→ Stated problem 1:
Answer these questions using the passage on money and community wealth.
(a) Which communities does the "lack of money conundrum" hit hardest?
(b) What has replaced transactions that were once done by exchanging paper and coins?
(c) Apart from crashing, what four things do ledgers never suffer?
→ Stated problem 2:
Transcribe the passage on money and community wealth, starting at "This is a transformative" and ending at "or political controversy.".

→ Quoted text:
##############################

How can we match the untapped social, economic, and cultural wealth of communities with the underutilized capacity of businesses to unmet the needs of individuals and families?
While money is our tool to match buyers and sellers, money is often the only missing ingredient for desired commerce to occur. Similarly, while people have needed skills for community development, money is often missing to hire those people. This “lack of money conundrum” hits economically disadvantaged communities the hardest and hinders the elimination of economic disparities. This incongruity is accepted as normal, and no amount of government spending seems to address it.
This is a transformative era in money history. Transactions once done by exchanging paper and coins are now done through credit cards and electronic commerce with Bits and Bytes moving from one ledger to another. Ledgers can easily account for other forms of capital that we have not tallied previously, representing currently underutilized business and community resources. Plus, there is no such thing as numbers flight from ledgers the way that we endure money flight from communities… and ledgers never crash or suffer inflation, recession, speculation or political controversy.

##############################

[Stored entries]
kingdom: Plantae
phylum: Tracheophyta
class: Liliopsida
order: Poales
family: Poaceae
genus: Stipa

##############################

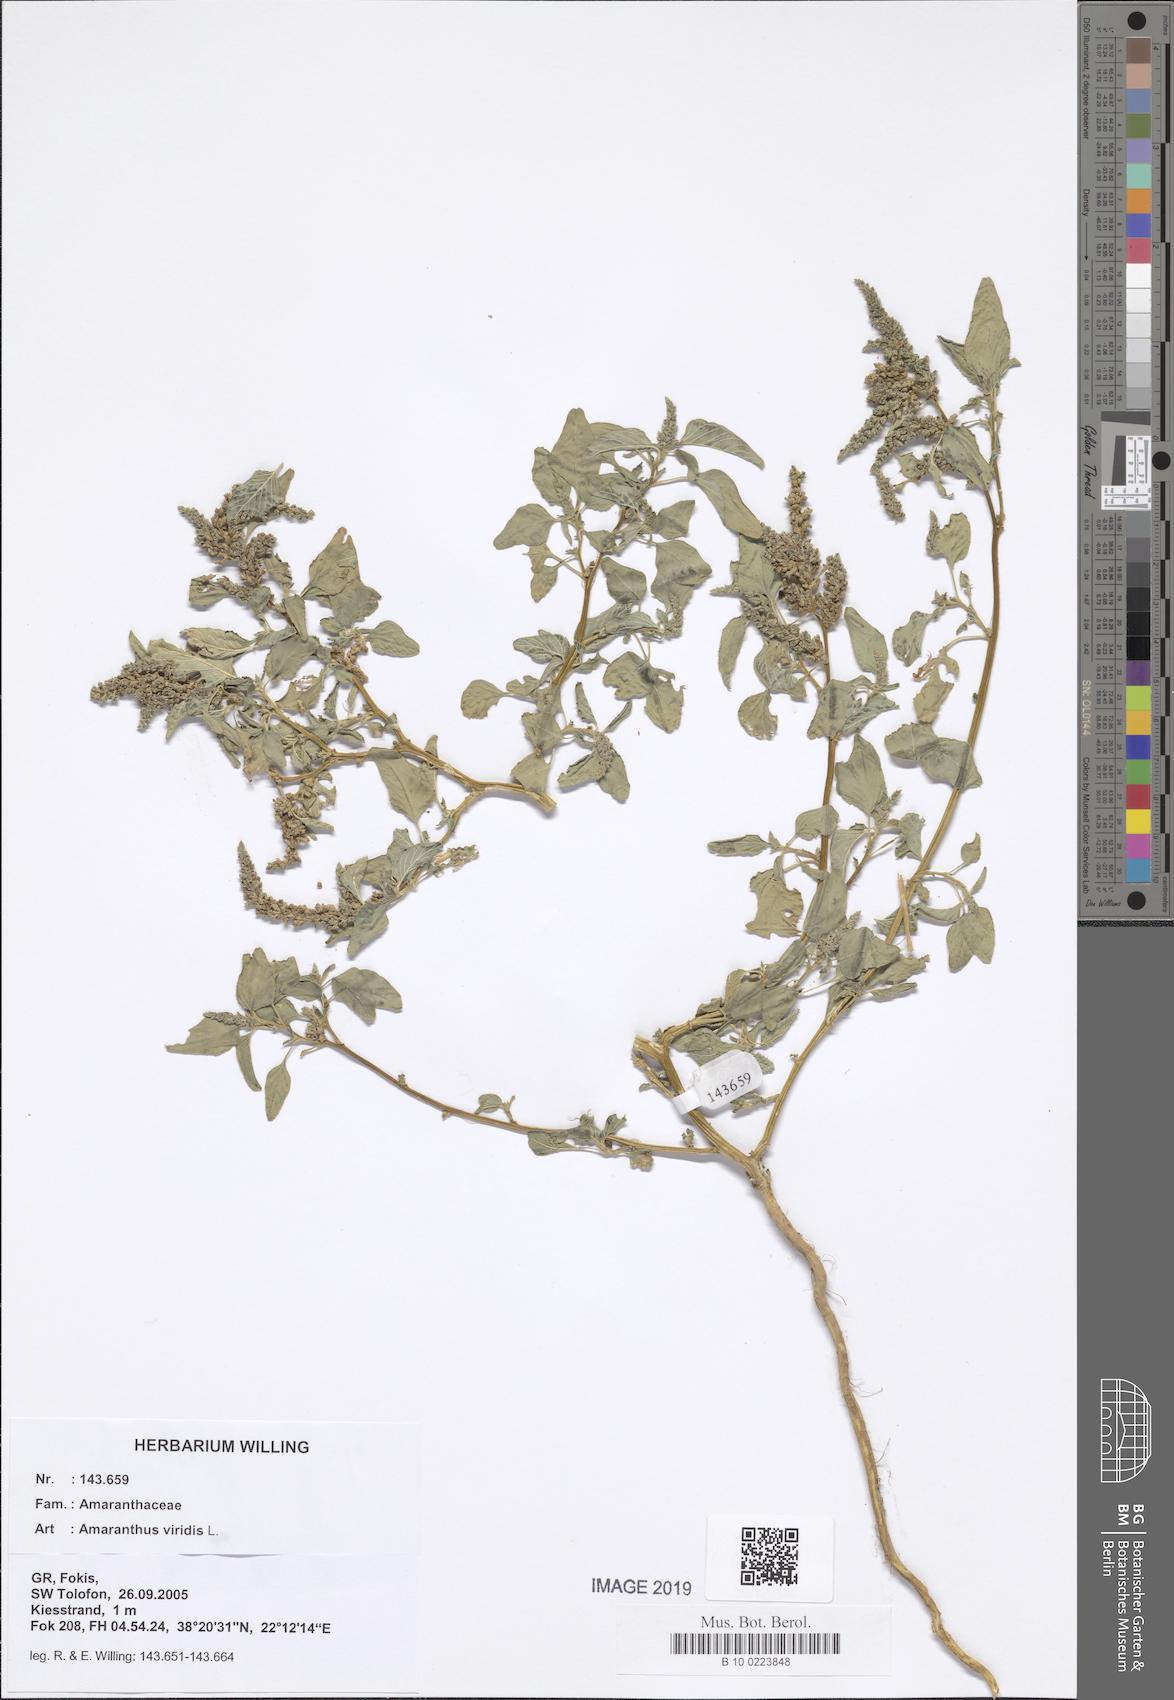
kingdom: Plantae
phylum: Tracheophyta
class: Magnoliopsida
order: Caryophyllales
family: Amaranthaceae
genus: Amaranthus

##############################

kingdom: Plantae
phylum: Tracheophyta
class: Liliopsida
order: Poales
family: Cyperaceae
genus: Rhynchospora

##############################

→ Task solution 1:
(a) Economically disadvantaged communities.
(b) Credit cards and electronic commerce.
(c) Inflation, recession, speculation, and political controversy.

→ Task solution 2:
This is a transformative era in money history. Transactions once done by exchanging paper and coins are now done through credit cards and electronic commerce with Bits and Bytes moving from one ledger to another. Ledgers can easily account for other forms of capital that we have not tallied previously, representing currently underutilized business and community resources. Plus, there is no such thing as numbers flight from ledgers the way that we endure money flight from communities… and ledgers never crash or suffer inflation, recession, speculation or political controversy.